Hardware design source files:
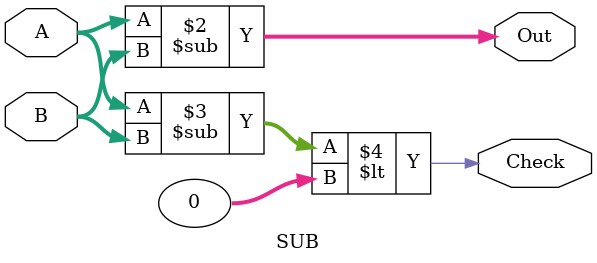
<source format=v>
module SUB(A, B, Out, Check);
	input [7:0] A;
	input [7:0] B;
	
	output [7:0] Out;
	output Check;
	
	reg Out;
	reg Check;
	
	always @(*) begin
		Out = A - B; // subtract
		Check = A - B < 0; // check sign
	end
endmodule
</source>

* * *

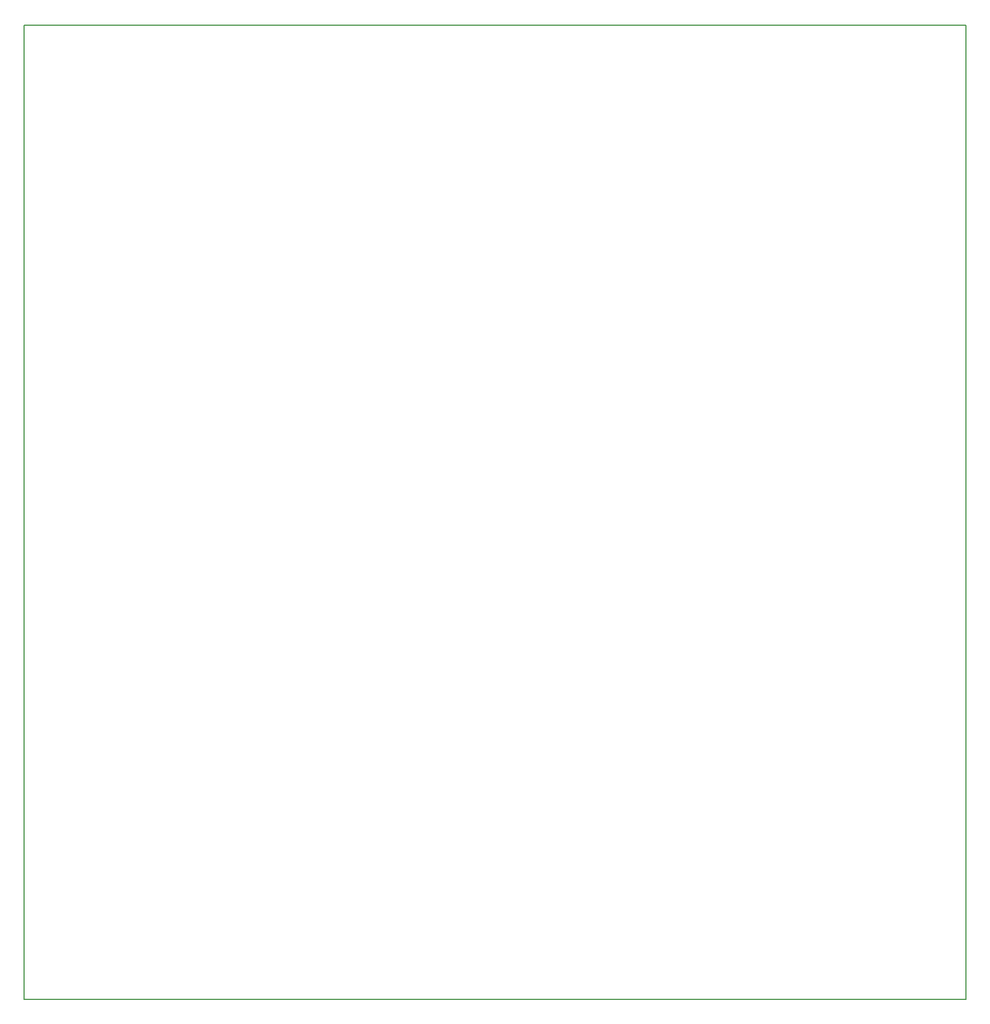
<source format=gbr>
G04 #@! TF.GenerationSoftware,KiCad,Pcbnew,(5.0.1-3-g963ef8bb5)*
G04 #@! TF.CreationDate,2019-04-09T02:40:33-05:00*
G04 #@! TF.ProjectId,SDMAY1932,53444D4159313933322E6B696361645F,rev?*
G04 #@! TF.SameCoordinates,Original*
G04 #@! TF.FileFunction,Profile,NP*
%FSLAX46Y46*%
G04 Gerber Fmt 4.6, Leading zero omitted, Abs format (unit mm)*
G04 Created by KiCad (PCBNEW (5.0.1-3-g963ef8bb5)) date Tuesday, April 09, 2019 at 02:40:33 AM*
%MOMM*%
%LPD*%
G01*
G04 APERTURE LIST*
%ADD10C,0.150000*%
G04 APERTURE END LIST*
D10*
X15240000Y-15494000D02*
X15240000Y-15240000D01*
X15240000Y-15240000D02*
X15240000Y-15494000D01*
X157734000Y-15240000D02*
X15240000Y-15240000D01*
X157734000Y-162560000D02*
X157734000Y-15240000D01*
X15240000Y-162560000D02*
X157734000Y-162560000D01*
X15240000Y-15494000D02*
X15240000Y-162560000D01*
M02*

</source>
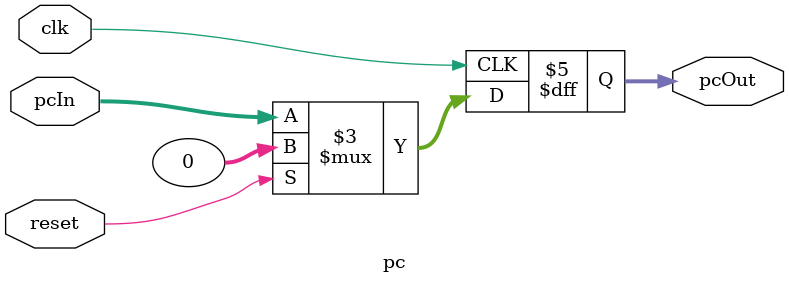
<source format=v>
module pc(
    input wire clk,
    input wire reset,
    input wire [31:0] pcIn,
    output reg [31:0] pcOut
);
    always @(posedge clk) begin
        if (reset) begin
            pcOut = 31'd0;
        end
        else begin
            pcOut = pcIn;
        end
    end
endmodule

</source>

TASK INSTRUCTIONS
Within the data above, filter for lines containing the word "APERTURE" and copy each one.

ANSWER SECTION
G04 APERTURE LIST*
G04 APERTURE END LIST*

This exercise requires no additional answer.